On Thursday, the grizzly-bear spotlight shifts to Kalispell.
That’s when the state Fish and Wildlife Commission will hold a public hearing to solicit input about an administrative rule that would guide management approaches for grizzlies in the Northern Continental Divide Ecosystem if and when this population loses federal protection.
The meeting will begin at 6:30 p.m. at Flathead Valley Community College’s Arts and Technology building.
“I really want to emphasize that Thursday’s meeting is not about whether grizzly bears should be delisted,” said Dillon Tabish, a spokesman for both the Montana Department of Fish, Wildlife and Parks and the Interagency Grizzly Bear Committee.
The hearing also isn’t intended to solicit comment about whether the bears should be hunted, he said.
Instead, the focus will be managing a delisted grizzly population in the Northern Continental Divide Ecosystem, a region that includes Glacier National Park, the Bob Marshall Wilderness, portions of the Flathead and Blackfeet Indian reservations, parts of five national forests, Bureau of Land Management lands, and state and private lands.
In August, Fish, Wildlife and Parks Director Martha Williams said the department is committed to keeping a viable, healthy population of grizzly bears in this ecosystem.
Williams described the administrative rule as “an important step toward federal delisting of the bears, as well as an important piece for the future of grizzly-bear conservation and management in Montana.”
One estimate suggests the Northern Continental Divide Ecosystem provides habitat for about 1,000 grizzly bears, an animal many Montanans embrace as a living symbol of wild country.
But other residents, including some who raise concerns about livestock predation by the bears and some who decry occasional attacks on humans, object to federal and state protections for grizzlies.
The strategy for maintaining a recovered grizzly population in the Northern Continental Divide Ecosystem would include demographic targets that would seek to maintain a grizzly-bear population of more than 800 bears and targets for maintaining a quantity of female bears with offspring.

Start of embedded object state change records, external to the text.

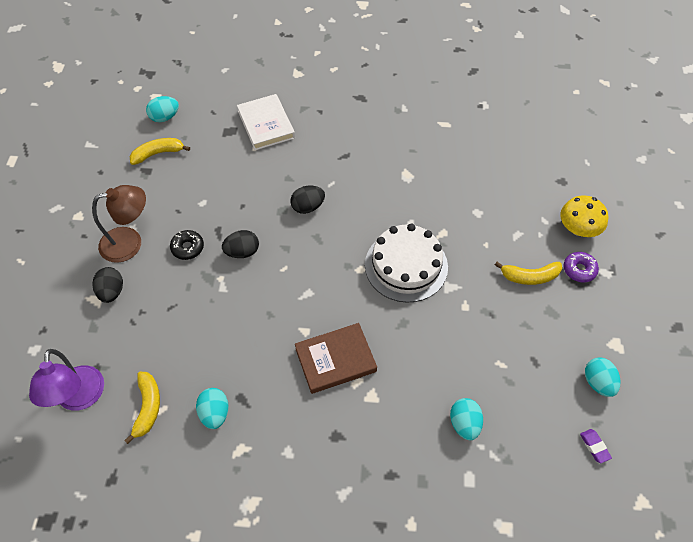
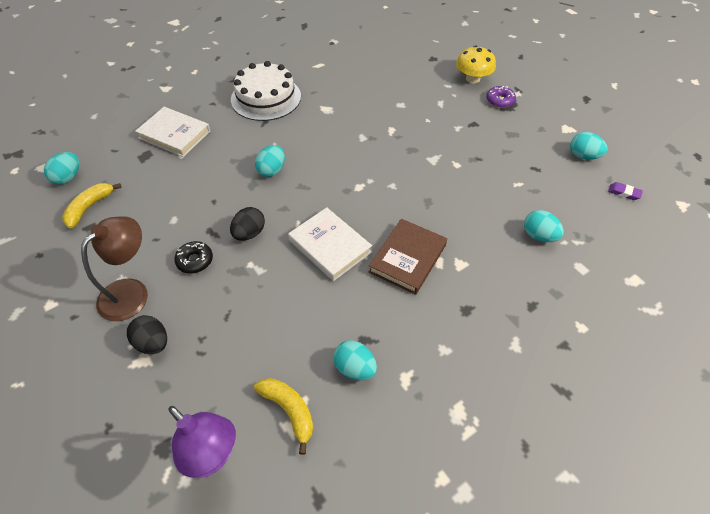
camera: 40 degrees left, 5 degrees down
black egg [290,186,325,214] -> turquoise egg [255,145,285,177]
white cake [365,224,448,303] -> white cake moved to [231,61,301,121]
yellow banana [495,262,562,285] -> none
none -> white book [288,207,372,281]

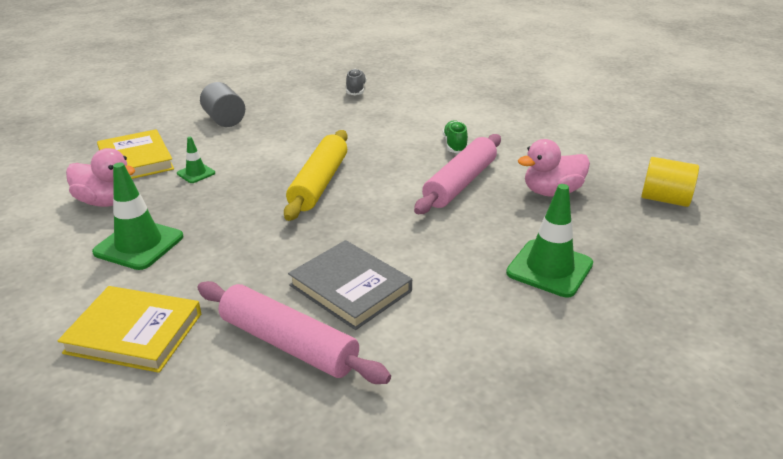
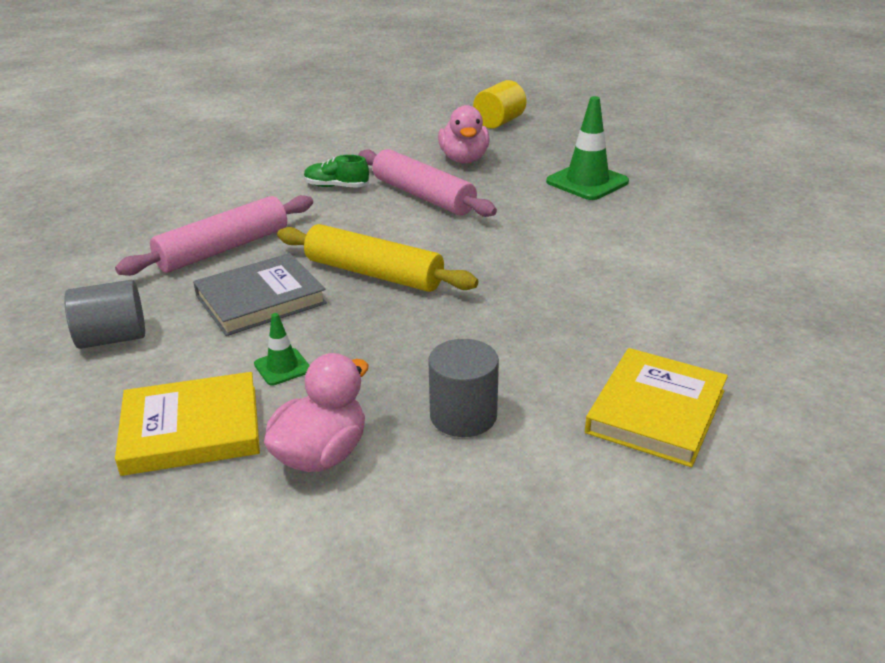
camera: 75 degrees left, 0 degrees up
green traffic cone [92,163,183,270] -> grey cylinder [428,339,499,437]
pink rolling pin [197,281,391,384] -> pink rolling pin moved to [115,195,313,276]
grey book [288,240,412,330] -> grey book moved to [193,253,327,336]
grey shoe [346,69,367,95] -> none

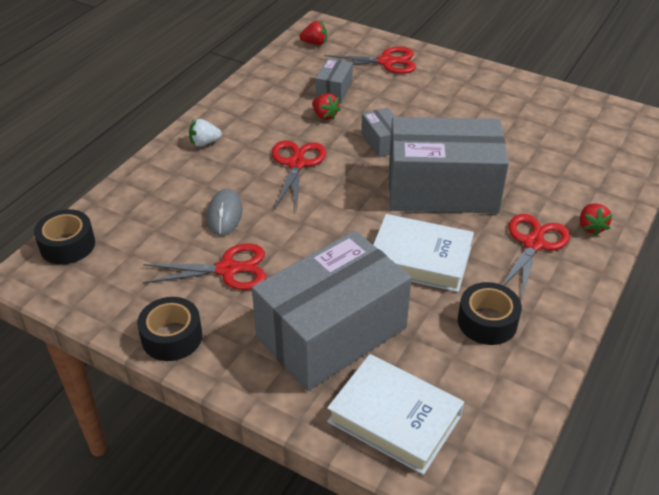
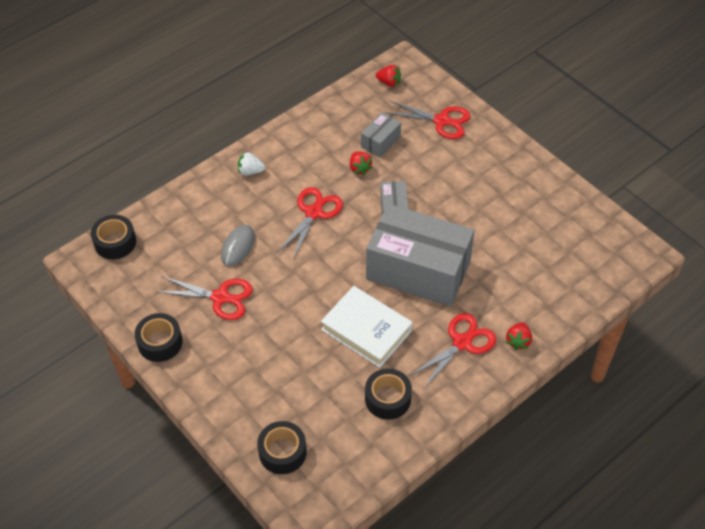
camera: 20 degrees right, 10 degrees up
grey box [252,231,412,391] -> none
white book [327,354,464,475] -> black tape [257,421,307,474]

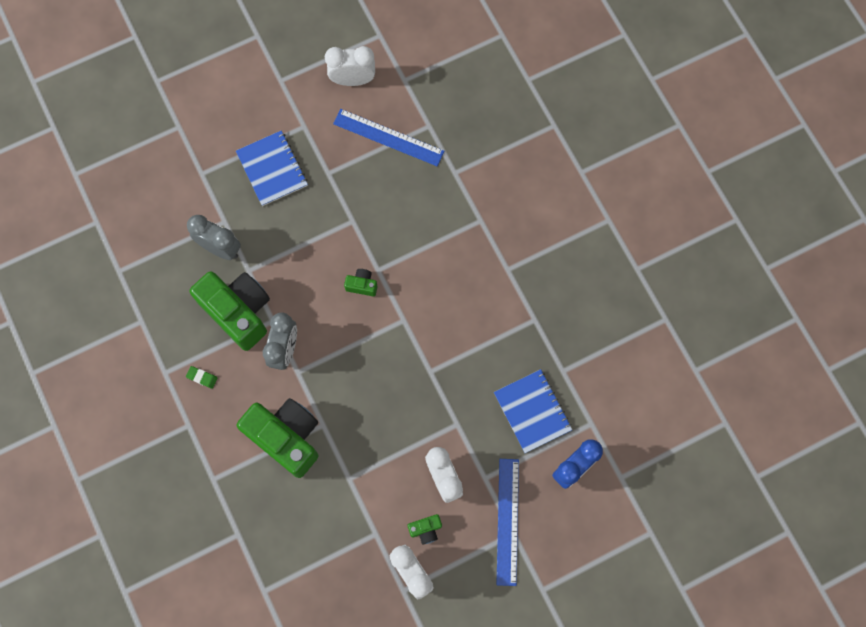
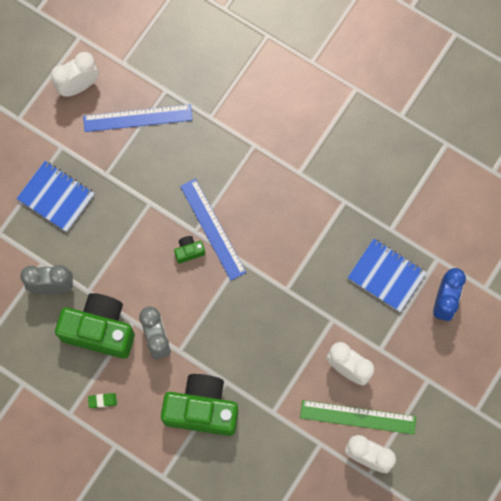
camera: 30 degrees left, 0 degrees up
green camera [408,514,442,545] -> green ruler [300,400,416,434]
blue ruler [496,459,519,586] -> blue ruler moved to [180,179,246,280]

Separately, estimates suggest there are about 700 grizzlies in the Greater Yellowstone Ecosystem.
Wildlife advocates have expressed concerns that these bears and the population of grizzlies in the Northern Continental Divide Ecosystem are isolated and at risk of declining genetic diversity.
U.S. District Court Judge Dana Christensen’s ruling Monday that the Fish and Wildlife Service erred in June 2017 by removing federal protections for the Greater Yellowstone grizzly population made a reference to these concerns.

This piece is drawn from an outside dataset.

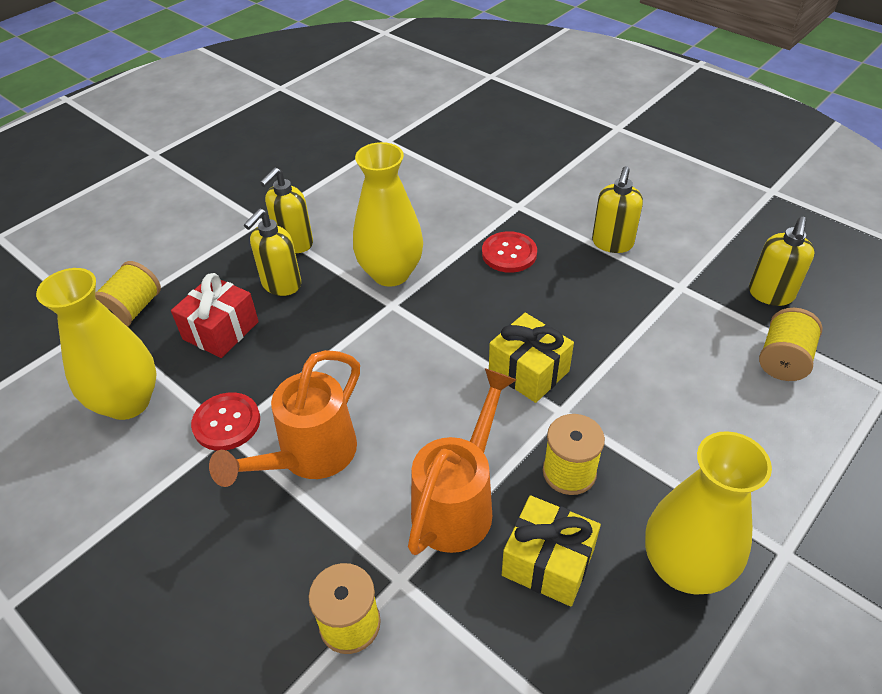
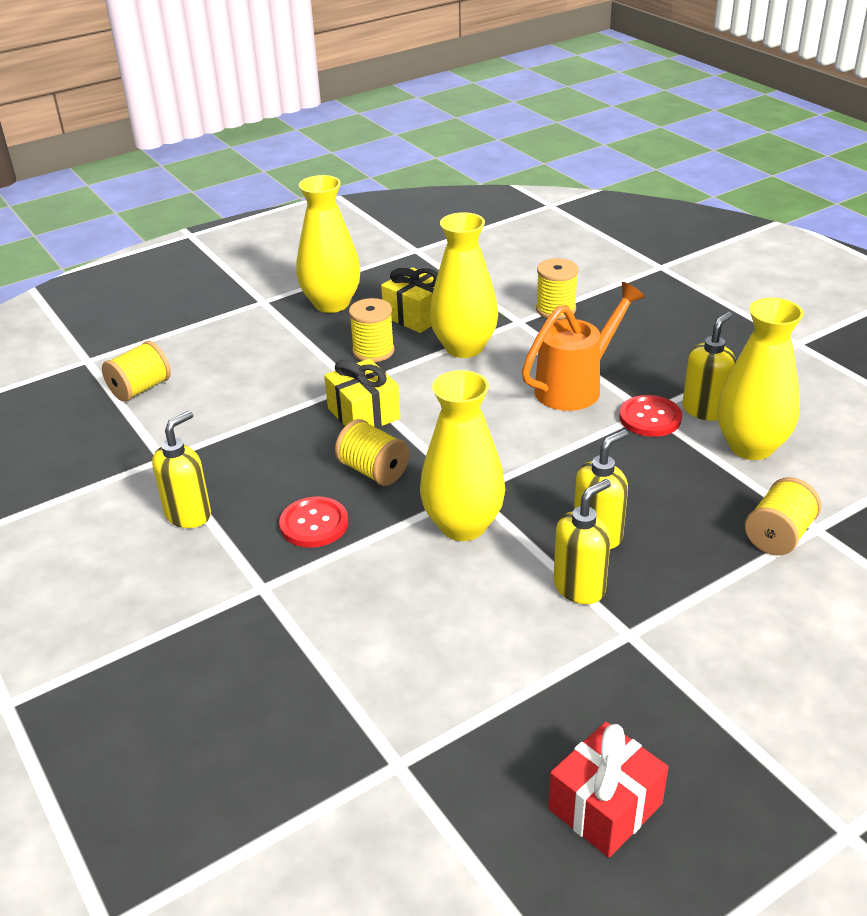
camera: 165 degrees left, 10 degrees down
red gift [171,273,259,358] -> red gift moved to [548,722,668,858]
orange watering can [408,368,516,555] -> yellow vase [430,212,498,358]
yellow soap dispenser [749,217,815,306] -> yellow soap dispenser moved to [682,312,736,421]
none -> yellow spool [335,419,410,486]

Christensen observed that two studies cited by the wildlife service concluded that “the long-term health of the Greater Yellowstone grizzly depends on the introduction of new genetic material.”

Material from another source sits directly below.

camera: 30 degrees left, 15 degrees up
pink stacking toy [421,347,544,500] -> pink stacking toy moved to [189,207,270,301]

The judge noted there is no known connectivity between the grizzlies in the Greater Yellowstone Ecosystem and the Northern Continental Divide Ecosystem.
Mike Garrity, executive director of the Alliance for the Wild Rockies, said isolated populations of grizzly bears “end up being inbred and inbred populations of any species don’t survive over the long run.”
He added, “Montana FWP and U.S. Fish and Wildlife Service need to work on connecting and recovering the different populations of grizzly bears rather than delisting them.”